Human supports real-time voice interaction through the built-in voice channel and the web dashboard, enabling hands-free conversations with your AI assistant.

The voice channel provides:

  • Speech-to-text (STT) — converts spoken audio to text for processing
  • Text-to-speech (TTS) — reads responses aloud via Cartesia streaming
  • Gemini Live — native end-to-end voice via Google’s Multimodal Live API (no STT/TTS pipeline)
  • WebSocket streaming — low-latency bidirectional audio
  • Manual VAD — client-managed voice activity detection for precise turn-taking
  • Affective dialog — emotion-aware responses that match user tone (Gemini Live)
ModeHow it worksLatency
Standard (Cartesia)Mic → STT → Agent → TTS → SpeakerMedium
Gemini LiveMic → Gemini 3.1 Flash Live → SpeakerLow
RealtimeOpenAI Realtime API (full-duplex)Low

Voice settings live under the top-level voice key in config.json:

{
"voice": {
"mode": "gemini_live",
"realtime_model": "gemini-3.1-flash-live-preview",
"realtime_voice": "Puck",
"tts_provider": "cartesia",
"tts_voice": "your-voice-id",
"tts_model": "sonic-2",
"stt_provider": "whisper",
"stt_model": "whisper-1"
}
}

For production use with Vertex AI (recommended):

{
"voice": {
"mode": "gemini_live",
"realtime_model": "gemini-3.1-flash-live-preview",
"realtime_voice": "Kore",
"vertex_region": "us-central1",
"vertex_project": "your-project-id",
"vertex_access_token": ""
}
}

When vertex_region and vertex_project are set, Human uses the Vertex AI endpoint with Application Default Credentials (ADC). Leave vertex_access_token empty to use ADC automatically, or provide a pre-fetched OAuth2 token.

FieldDescriptionDefault
modeVoice mode: gemini_live, realtime, sonata, webrtc
realtime_modelModel for Gemini Live or OpenAI Realtimegemini-3.1-flash-live-preview
realtime_voiceVoice name for the realtime modelPuck
tts_providerTTS provider for standard mode
tts_voiceVoice ID for Cartesia TTS
tts_modelTTS model name
stt_providerSTT provider for standard mode
stt_modelSTT model name
vertex_regionVertex AI region (enables Vertex endpoint)
vertex_projectVertex AI project ID
vertex_access_tokenPre-fetched OAuth2 token (empty = use ADC)

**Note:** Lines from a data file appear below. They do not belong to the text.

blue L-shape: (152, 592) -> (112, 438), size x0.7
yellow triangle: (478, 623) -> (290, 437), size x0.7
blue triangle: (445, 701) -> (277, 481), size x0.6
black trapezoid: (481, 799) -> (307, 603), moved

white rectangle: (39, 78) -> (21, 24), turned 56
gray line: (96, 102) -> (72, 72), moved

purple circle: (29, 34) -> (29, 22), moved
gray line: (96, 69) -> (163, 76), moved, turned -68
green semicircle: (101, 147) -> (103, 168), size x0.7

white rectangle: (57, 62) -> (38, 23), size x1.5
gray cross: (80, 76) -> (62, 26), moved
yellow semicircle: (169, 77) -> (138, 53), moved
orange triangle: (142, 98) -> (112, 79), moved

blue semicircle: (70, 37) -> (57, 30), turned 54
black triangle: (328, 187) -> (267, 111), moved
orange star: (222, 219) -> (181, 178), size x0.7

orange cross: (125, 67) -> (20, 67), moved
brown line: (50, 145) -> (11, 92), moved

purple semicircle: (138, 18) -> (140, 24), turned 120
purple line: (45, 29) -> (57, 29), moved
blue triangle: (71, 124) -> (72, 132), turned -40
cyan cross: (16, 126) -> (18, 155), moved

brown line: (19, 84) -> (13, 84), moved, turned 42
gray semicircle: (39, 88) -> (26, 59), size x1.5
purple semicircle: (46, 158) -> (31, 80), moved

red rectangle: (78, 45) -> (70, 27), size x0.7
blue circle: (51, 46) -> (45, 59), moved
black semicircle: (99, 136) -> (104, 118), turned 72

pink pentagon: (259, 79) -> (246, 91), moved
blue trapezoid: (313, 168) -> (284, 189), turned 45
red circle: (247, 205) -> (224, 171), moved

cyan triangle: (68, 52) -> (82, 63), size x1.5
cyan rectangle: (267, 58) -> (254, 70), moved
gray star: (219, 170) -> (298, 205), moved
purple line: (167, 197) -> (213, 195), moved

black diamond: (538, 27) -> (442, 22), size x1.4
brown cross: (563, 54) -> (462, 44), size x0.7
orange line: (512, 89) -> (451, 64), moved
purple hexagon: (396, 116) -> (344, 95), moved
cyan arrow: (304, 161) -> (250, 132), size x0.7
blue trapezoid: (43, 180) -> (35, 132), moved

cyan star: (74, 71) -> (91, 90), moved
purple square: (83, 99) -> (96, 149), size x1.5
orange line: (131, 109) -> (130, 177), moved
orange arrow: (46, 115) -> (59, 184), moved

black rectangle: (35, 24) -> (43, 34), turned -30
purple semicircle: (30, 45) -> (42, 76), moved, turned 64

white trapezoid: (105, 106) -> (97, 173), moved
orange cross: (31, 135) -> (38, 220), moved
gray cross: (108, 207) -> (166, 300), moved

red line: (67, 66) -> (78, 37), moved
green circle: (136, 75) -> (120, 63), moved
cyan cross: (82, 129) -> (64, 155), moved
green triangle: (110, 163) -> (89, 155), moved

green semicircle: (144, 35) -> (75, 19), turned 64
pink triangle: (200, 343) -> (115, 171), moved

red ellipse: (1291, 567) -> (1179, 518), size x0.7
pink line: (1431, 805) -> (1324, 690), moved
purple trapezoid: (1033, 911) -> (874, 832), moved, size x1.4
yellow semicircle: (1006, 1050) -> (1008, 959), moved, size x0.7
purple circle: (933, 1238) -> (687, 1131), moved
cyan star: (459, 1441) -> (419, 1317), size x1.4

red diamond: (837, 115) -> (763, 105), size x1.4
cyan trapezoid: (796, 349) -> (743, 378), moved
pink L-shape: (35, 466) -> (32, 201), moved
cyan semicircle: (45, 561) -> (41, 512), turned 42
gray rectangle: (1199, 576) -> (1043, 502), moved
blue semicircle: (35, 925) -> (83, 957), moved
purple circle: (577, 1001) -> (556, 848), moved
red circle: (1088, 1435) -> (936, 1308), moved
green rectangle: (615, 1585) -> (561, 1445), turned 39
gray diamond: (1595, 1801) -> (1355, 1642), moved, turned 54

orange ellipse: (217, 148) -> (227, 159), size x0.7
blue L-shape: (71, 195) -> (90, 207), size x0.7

Voice support is included by default. To explicitly enable:

Terminal window
cmake .. -DHU_ENABLE_VOICE=ON
ProviderSTTTTSNotes
Gemini LiveNativeNativeEnd-to-end multimodal, lowest latency
OpenAI WhisperBest transcription accuracy
CartesiaStreaming TTS with emotion controls
OpenAI TTSMultiple voices
DeepgramLow latency

Audio data is streamed directly to the configured provider and is not stored locally. All connections use TLS. Gemini Live uses Vertex AI with ADC for production authentication — API keys are supported for development only.